Летом этих мучений он еще знать не знал. Летом был подъем — точно сами собой рождались строки о народном горе, о мужичьей доле, о злосчастной своей судьбе. Стонала душа, протестовала, нетерпеливая: «Невмоготу! Довольно, хватит...», «Невольник, кланяйся весь век...» Невольник никому больше кланяться не желал. Невольник задумывался над своей участью: «Я сею, чтоб другие тенью пришли и сняли урожай?» Невольник противился: «Довольно. Всё. Конец терпенью. И колокол гудит: вставай!» Невольник же и утешал себя:
Эй, хлопчина, оставь, не тужи,
Не гляди ты сквозь слезы на свет —
В двор господский поди и служи,
Как служил и отец твой, и дед.
Эти строки «хлопчина» Ясь Луцевич написал перед отъездом сюда, в усадьбу пана Любанского. Сердце его холодело при одной мысли о том, что его тут ждет: «Трудись и горюй», «сил на чужих не жалей», «забудь, что и ты человек, и работай на пана весь век...» Писалось же, однако, легко. Выдумывать ничего не приходилось, и душа, казалось, просто, без всяких усилий, выпевала печальные, сурово-горестные строки.

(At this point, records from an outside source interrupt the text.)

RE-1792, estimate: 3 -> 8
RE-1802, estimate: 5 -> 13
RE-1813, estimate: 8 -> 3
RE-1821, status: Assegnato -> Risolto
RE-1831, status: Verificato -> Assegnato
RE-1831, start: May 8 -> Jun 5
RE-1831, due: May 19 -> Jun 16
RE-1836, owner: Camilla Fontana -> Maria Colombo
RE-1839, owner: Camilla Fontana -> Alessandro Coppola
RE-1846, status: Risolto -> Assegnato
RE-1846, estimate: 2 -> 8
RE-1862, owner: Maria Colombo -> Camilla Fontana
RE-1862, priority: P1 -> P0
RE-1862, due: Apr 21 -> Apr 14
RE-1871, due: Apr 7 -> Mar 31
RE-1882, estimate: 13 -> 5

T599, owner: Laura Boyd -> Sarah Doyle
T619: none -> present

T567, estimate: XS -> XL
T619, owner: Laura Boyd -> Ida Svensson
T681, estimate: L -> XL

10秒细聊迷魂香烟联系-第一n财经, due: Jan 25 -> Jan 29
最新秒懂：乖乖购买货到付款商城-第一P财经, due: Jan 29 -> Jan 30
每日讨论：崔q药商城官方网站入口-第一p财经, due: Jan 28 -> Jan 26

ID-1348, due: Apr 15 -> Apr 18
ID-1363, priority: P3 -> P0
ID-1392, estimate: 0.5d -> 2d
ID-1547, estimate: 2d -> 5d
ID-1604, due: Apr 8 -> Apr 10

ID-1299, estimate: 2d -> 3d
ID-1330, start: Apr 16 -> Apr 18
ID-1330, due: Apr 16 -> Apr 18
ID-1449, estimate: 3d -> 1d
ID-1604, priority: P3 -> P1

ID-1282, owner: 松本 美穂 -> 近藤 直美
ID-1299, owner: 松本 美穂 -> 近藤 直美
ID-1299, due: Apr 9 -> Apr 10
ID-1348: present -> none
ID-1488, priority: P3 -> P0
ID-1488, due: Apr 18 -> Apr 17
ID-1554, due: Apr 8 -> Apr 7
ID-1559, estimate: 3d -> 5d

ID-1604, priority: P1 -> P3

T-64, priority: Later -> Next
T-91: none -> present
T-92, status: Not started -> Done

Вновь на долгую зиму оставил Ясь Луцевич в Боровцах мать. В первые дни в Яхимовщине он только о ней и думал, и думы эти тоже не были радостными. «И зачем на горе родила меня ты?» — спрашивал сын издалека и признавался:
Как беглец чужбину,
Я кляну, страдая,
И свою судьбину,
И твою, родная...
В начале декабря дошел до Яхимовщины ноябрьский номер «Нашей нивы», в котором сообщалось, что поэт Янук Кушала подготовил к печати первый сборник стихов под названием «Жалейка». Это Яся и обрадовало, и удивило. Обрадовало, что книга еще не вышла, а о ней уже пишут. Удивило же, что газета, которая сообщает о «Жалейке», до сих пор ни единой строки его не опубликовала. А он ведь в «Нашу ниву» отослал более десятка стихотворений.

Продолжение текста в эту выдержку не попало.